BURGLED! (you know you're a writer when . . . )
Updated: Oct 23, 2020
I would love to have taken credit for writing these "signs".
But I cannot.
Because I did not.
I flat out stole the copy below, word for word, from the blog of one Kay Dacus at http://kayedacus.com/2007/03/23/you-know-youre-a-writer-if/.
Although I have always posted my original material on here - and will continue to do so - this list is so funny, TRUE, and encouraging, I had to share it right here on my own blog.
It is titled “Signs You Might Be Afflicted with the Condition Known as WRITER”:
You would rather talk to the voices in your head than the person sitting next to you.

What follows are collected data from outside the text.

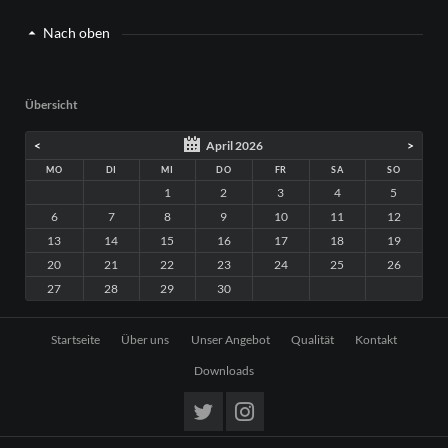
Nach oben
Übersicht
<
April 2026
>
MO
DI
MI
DO
FR
SA
SO
1
2
3
4
5
6
7
8
9
10
11
12
13
14
15
16
17
18
19
20
21
22
23
24
25
26
27
28
29
30
Navigation
Startseite
Über uns
Unser Angebot
Qualität
Kontakt
überspringen
Downloads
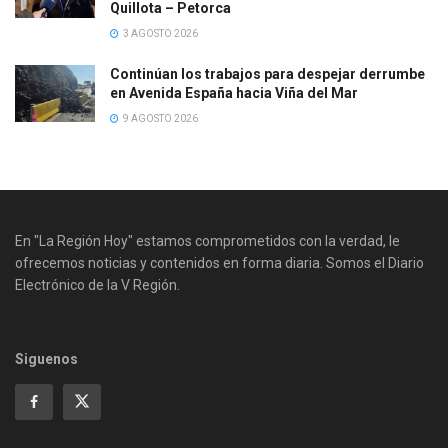
Quillota – Petorca
3 AGOSTO 2026
Continúan los trabajos para despejar derrumbe
en Avenida España hacia Viña del Mar
9 AGOSTO 2026
En "La Región Hoy" estamos comprometidos con la verdad, le
ofrecemos noticias y contenidos en forma diaria. Somos el Diario
Electrónico de la V Región.
Siguenos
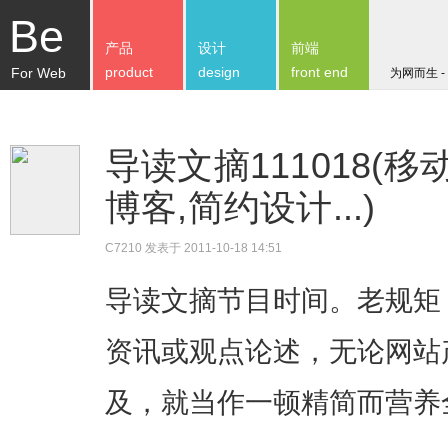
Be
产品
设计
前端
product
design
front end
For Web
为网而生 -
导读文摘111018(
博客,简约设计...)
C7210
发表于 2011-10-18 14:51
导读文摘节目时间。老规矩
资讯或观点论述，无论网站
及，就当作一顿精简而营养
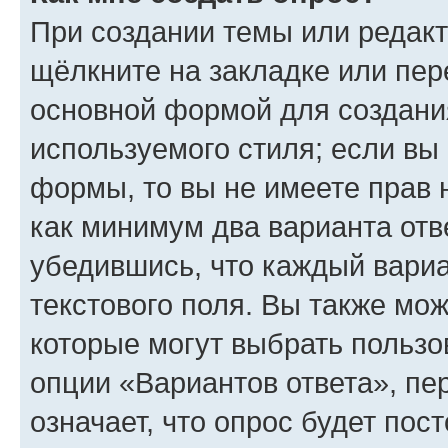
При создании темы или редак
щёлкните на закладке или пе
основной формой для создани
используемого стиля; если вы 
формы, то вы не имеете прав 
как минимум два варианта отв
убедившись, что каждый вариа
текстового поля. Вы также мож
которые могут выбрать пользо
опции «Вариантов ответа», пе
означает, что опрос будет пос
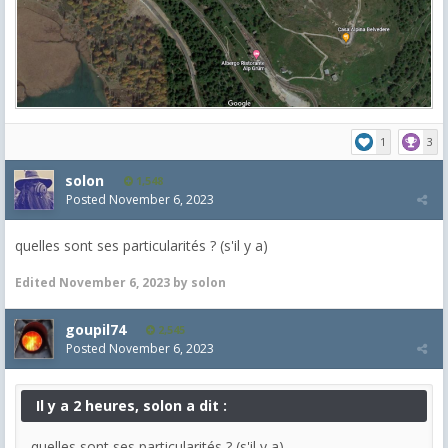
1
3
solon
1,548
Posted
November 6, 2023
quelles sont ses particularités ? (s'il y a)
Edited
November 6, 2023
by solon
goupil74
2,545
Posted
November 6, 2023
Il y a 2 heures, solon a dit :
quelles sont ses particularités ? (s'il y a)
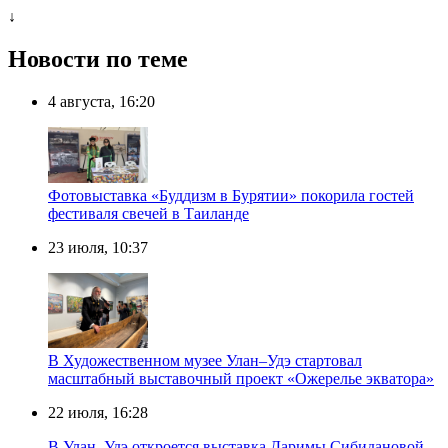
↓
Новости по теме
4 августа, 16:20
Фотовыставка «Буддизм в Бурятии» покорила гостей
фестиваля свечей в Таиланде
23 июля, 10:37
В Художественном музее Улан–Удэ стартовал
масштабный выставочный проект «Ожерелье экватора»
22 июля, 16:28
В Улан–Удэ откроется выставка Даримы Сибидановой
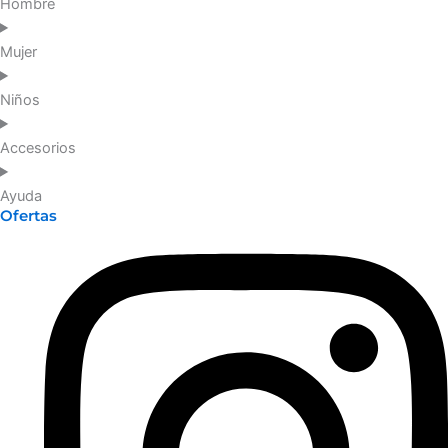
Hombre
Mujer
Niños
Accesorios
Ayuda
Ofertas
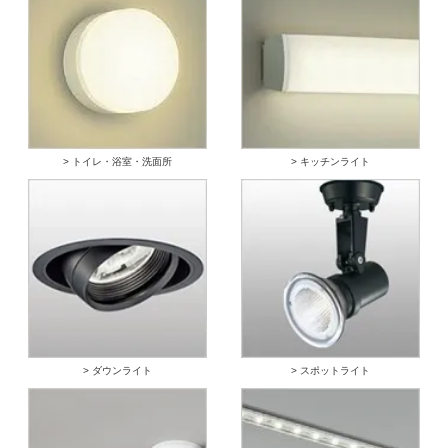
> トイレ・浴室・洗面所
> キッチンライト
> ダウンライト
> スポットライト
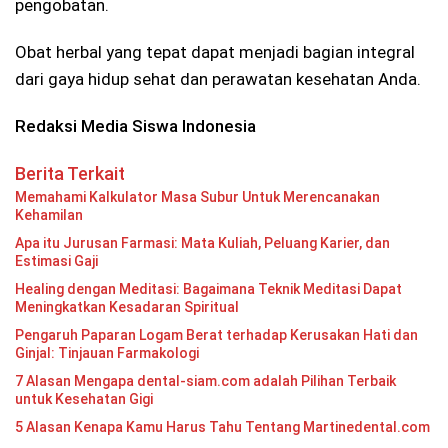
pengobatan.
Obat herbal yang tepat dapat menjadi bagian integral
dari gaya hidup sehat dan perawatan kesehatan Anda.
Redaksi Media Siswa Indonesia
Berita Terkait
Memahami Kalkulator Masa Subur Untuk Merencanakan
Kehamilan
Apa itu Jurusan Farmasi: Mata Kuliah, Peluang Karier, dan
Estimasi Gaji
Healing dengan Meditasi: Bagaimana Teknik Meditasi Dapat
Meningkatkan Kesadaran Spiritual
Pengaruh Paparan Logam Berat terhadap Kerusakan Hati dan
Ginjal: Tinjauan Farmakologi
7 Alasan Mengapa dental-siam.com adalah Pilihan Terbaik
untuk Kesehatan Gigi
5 Alasan Kenapa Kamu Harus Tahu Tentang Martinedental.com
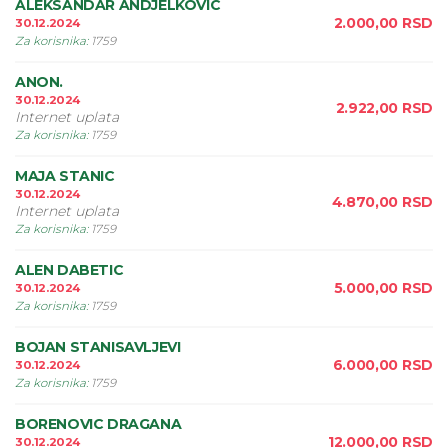
ALEKSANDAR ANDJELKOVIC
2.000,00
RSD
30.12.2024
Za korisnika
:
1759
ANON.
30.12.2024
2.922,00
RSD
Internet uplata
Za korisnika
:
1759
MAJA STANIC
30.12.2024
4.870,00
RSD
Internet uplata
Za korisnika
:
1759
ALEN DABETIC
5.000,00
RSD
30.12.2024
Za korisnika
:
1759
BOJAN STANISAVLJEVI
6.000,00
RSD
30.12.2024
Za korisnika
:
1759
BORENOVIC DRAGANA
12.000,00
RSD
30.12.2024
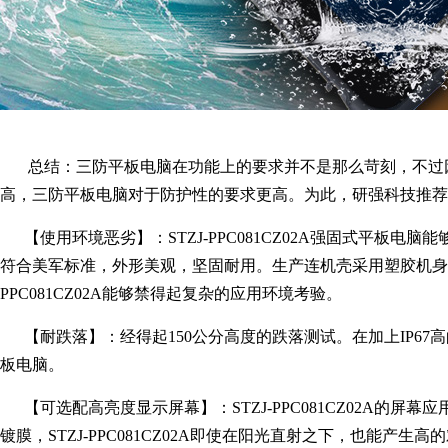
总结：三防平板电脑在功能上的要求并不是那么苛刻，不过因
高，三防平板电脑对于防护性的要求更高。为此，研强科技推荐一款IP6
【使用环境恶劣】：STZJ-PPC081CZ02A强固式平板电脑能够在
符合美军标准，外形美观，坚固耐用。生产连机壳采用塑胶机身设
PPC081CZ02A能够禁得起复杂的应用环境考验。
【耐跌落】：经得起150公分高度的跌落测试。在加上IP67高的防
板电脑
。
【可选配高亮度显示屏幕】：STZJ-PPC081CZ02A的
镀膜，
STZJ-PPC081CZ02A
即使在阳光直射之下，也能产生高的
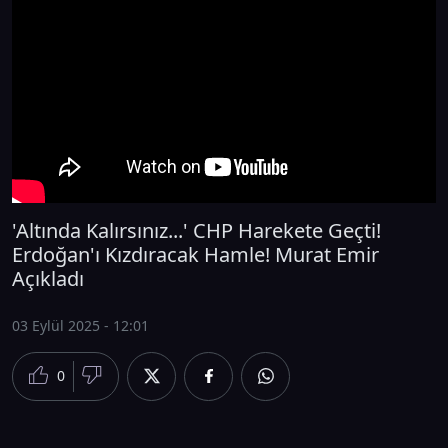
'Altında Kalırsınız...' CHP Harekete Geçti!
Erdoğan'ı Kızdıracak Hamle! Murat Emir
Açıkladı
03 Eylül 2025 - 12:01
0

You know the research librarian’s office, cell, and home phone numbers but can’t remember your own.
Some of the letters on your keyboard are completely worn off.
You would rather write than go out.
Your/you’re and their/there/they’re errors send you into an apoplectic fit.
You get cranky if you don’t get to write.
You’ve ever said, “The voices are getting louder; I must go write.”
When talking with others, you mentally edit their dialogue and compose tags and beats.
You’ve heard/seen something and thought, I need to write that down.
You’ve ever written a scene, outline, synopsis, or character sketch on a restaurant napkin . . . and it wasn’t a paper napkin.
You wake up in the middle of the night and scrabble for the pen and paper you keep next to your bed to write down a scene to make the voices be quiet so you can get some sleep.
You end an argument with your spouse by saying, “Oh, wait, I have to write this down–this is the perfect conflict for my characters! Now, repeat what you just yelled.”
Getting the scene finished is more important than food, coffee, or the bathroom.
You have a momentary reality lapse and mention your characters’ situation as a prayer request in Sunday school.
A blank wall becomes the screen where the scene you’re writing takes place right in front of your eyes.
The easiest way for you to deal with conflict is to go home and write it into your story.
You have filed and cross-referenced every issue of The Writer and Writer’s Digest you’ve ever received.
You purposely eavesdrop when out in public.
At parties, your method of making conversation is to discover people in the room with interesting occupations (preferably your hero’s or heroine’s) so you can conduct research.
You listen to the writer’s commentary on every DVD so that you can analyze his/her writing process.
You have a favorite line from every movie you’ve seen.
You can’t write because you’re mad at one of your characters.
You argue with said character.
You have a folder on your computer labeled “Ideas.” Some of the files within this folder have only one or two words or sentences and while they made perfect sense fifteen years ago, between the software changes in that period of time garbling half the words and your own faulty memory, you have no idea what it means or where you were going with it. But you keep it anyway because you never know, you might remember it eventually.
You drive three hours to a city where you don’t know anyone, spend another three hours driving around the city, then drive three hours home and decide NOT to set your story there.
Dear Hearts: If you identify with any of these burgled behaviors - or simply so much as enjoyed them - send Kay a hearty “Thank you!”